New chief in a hurry to shake up EDC

SEARCH PARTY: Gov. Donald L. Carcieri said that Keith Stokes was his first choice for EDC executive director after Ioanna Morfessis dropped out of the position. /
SEARCH PARTY: Gov. Donald L. Carcieri said that Keith Stokes was his first choice for EDC executive director after Ioanna Morfessis dropped out of the position. /

Keith W. Stokes, the new executive director of the R.I. Economic Development Corporation, has a big to-do list for the next few months and beyond.
Stokes plans to meet with local leaders in the state’s 39 cities and towns to learn of their needs. He also wants to somehow improve access to capital for small businesses, overhaul the state’s regulatory and tax structures, and assist with the restructuring of the EDC.
Gov. Donald L. Carcieri says that level of activity and familiarity with the Ocean State was exactly what he was hoping to get from Stokes, a longtime EDC board member and executive director of the Newport County Chamber of Commerce, by appointing him after a national search ended with the top choice withdrawing her name.
Carcieri and Stokes recently spoke with Providence Business News about the appointment and their vision of the future for the beleaguered EDC.

PBN: Oftentimes, with a new boss comes reorganization. With a one-year appointment, do you feel comfortable making those types of changes?
STOKES: Absolutely. The purpose of my appointment is to maintain the momentum that’s already been established. I’ve been a member of the [R.I. Economic Development Corporation] board for 15 years, the treasurer for seven. I’ve been intimately involved with the governor and his administration over the last year, setting the stage to restructure the agency. … We don’t have any time to wait. … The legislation, which was only passed this fall … gave us an opportunity to … create a board, and then an organization that will be fast afoot and will focus on what I call the “game changers.”
The governor has talked about Deepwater Wind and the importance of that as an intermediate and long-term investment strategy.
The second piece is going to be a predictable, uniform tax environment. … The third game changer will be the very identity and brand of Rhode Island, which is going to lead to initiating a public-private partnership for a business-attraction strategy. Those are the game changers that will take some time.

——

Set of tasks
1/ Copy the passage of the Keith Stokes article that begins at the words "Stokes plans to" and ends after "of the EDC.".
2/ Carry on writing the Keith Stokes article from its last sentence.
The rows have no connection to the Keith Stokes article.

Extracted records
——

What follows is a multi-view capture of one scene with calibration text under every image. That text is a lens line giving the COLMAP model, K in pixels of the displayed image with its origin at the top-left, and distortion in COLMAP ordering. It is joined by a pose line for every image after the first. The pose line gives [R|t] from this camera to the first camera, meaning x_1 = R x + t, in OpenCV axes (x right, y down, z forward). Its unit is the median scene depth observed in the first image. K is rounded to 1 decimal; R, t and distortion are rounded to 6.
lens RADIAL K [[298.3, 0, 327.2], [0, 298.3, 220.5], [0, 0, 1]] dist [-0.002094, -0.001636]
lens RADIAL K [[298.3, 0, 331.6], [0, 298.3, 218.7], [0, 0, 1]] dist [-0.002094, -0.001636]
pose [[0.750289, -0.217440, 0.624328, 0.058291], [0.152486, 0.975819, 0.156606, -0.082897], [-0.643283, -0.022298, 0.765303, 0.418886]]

——

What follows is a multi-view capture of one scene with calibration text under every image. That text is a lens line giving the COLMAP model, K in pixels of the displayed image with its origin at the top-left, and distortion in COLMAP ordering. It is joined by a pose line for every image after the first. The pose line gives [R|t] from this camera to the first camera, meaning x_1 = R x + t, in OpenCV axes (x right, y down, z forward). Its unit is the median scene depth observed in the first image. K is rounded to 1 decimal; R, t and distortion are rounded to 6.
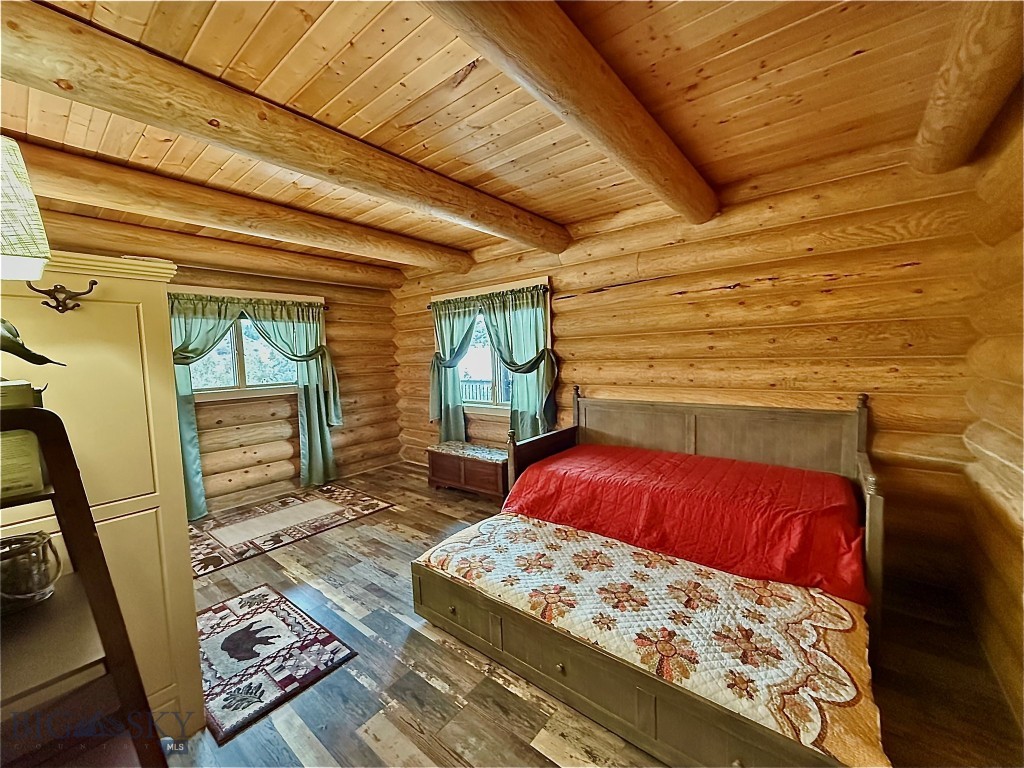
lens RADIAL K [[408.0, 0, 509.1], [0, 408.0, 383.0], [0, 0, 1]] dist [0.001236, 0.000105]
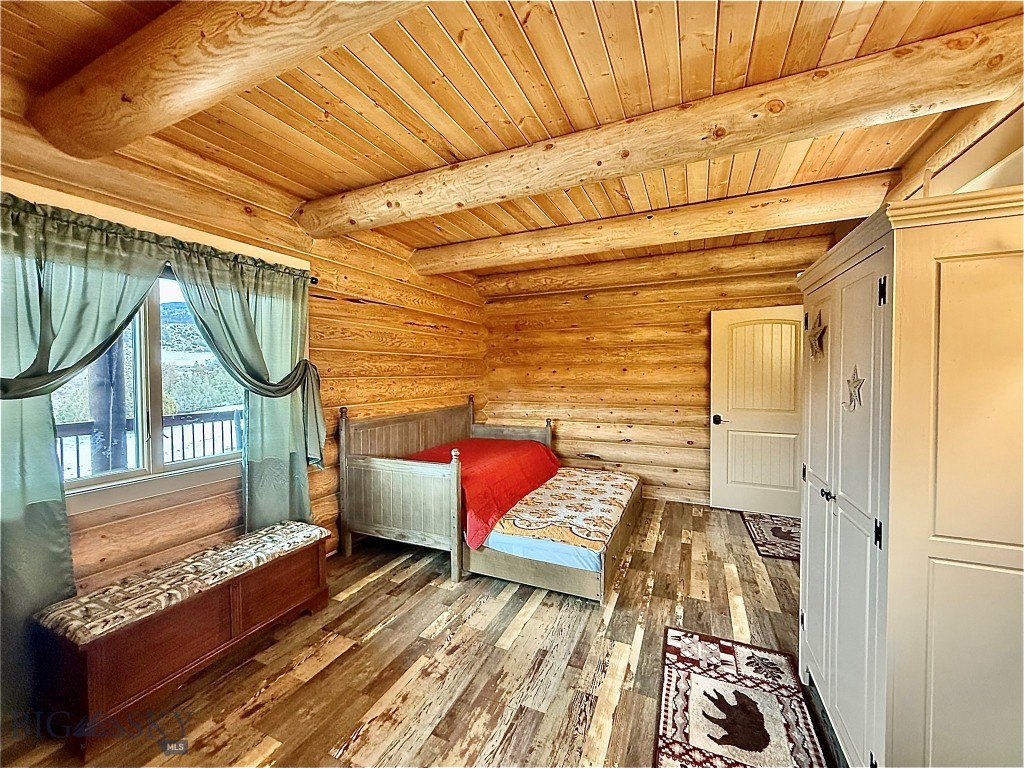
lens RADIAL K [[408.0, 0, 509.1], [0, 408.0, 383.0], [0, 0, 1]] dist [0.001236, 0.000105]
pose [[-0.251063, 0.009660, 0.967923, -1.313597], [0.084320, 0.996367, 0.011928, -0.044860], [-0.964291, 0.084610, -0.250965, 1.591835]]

——

Answers by item
1/
Stokes plans to meet with local leaders in the state’s 39 cities and towns to learn of their needs. He also wants to somehow improve access to capital for small businesses, overhaul the state’s regulatory and tax structures, and assist with the restructuring of the EDC.

2/
But in the immediate, and most important in my mind – at least over the next 60 to 90 days – is to begin the restructuring of the EDC board, to have the right entity in place that can lead these initiatives. … The challenge is economic development has not been properly capitalized or organized for many years. It’s not been a priority, not been of value.
Today it is because of the economy, because people see the job losses, the unemployment rate.
CARCIERI: We put together that task force to look at the whole EDC. We’ve been doing the same thing since the old Port Authority evolved into the EDC. The board was pretty much the same kind of board that existed at the Port Authority. And we had been doing it the same way, and doing some things well. But like anything else, you sit back and take a look at it. And when the task force came back with a series of recommendations, we began to get some momentum. … I don’t want to lose that. … When we got word [that Ioanna Morfessis was dropping out], Keith was my first call. I think he has a unique set of expertise and experience with the EDC and also being part of the process of reviewing the whole thing. My plan is to have the [names of the new board members] to the Senate [this] week, since it’s with advice and consent of the Senate. … With Keith, there’s a little bit of confusion – is it interim or acting? No, I’m asking the Senate to confirm him as the director. That will be his call – or the new governor’s – whether he wants to stay next year. I can’t think of anyone better to keep this ball moving.

PBN: Mr. Stokes, are you open to staying on after a year?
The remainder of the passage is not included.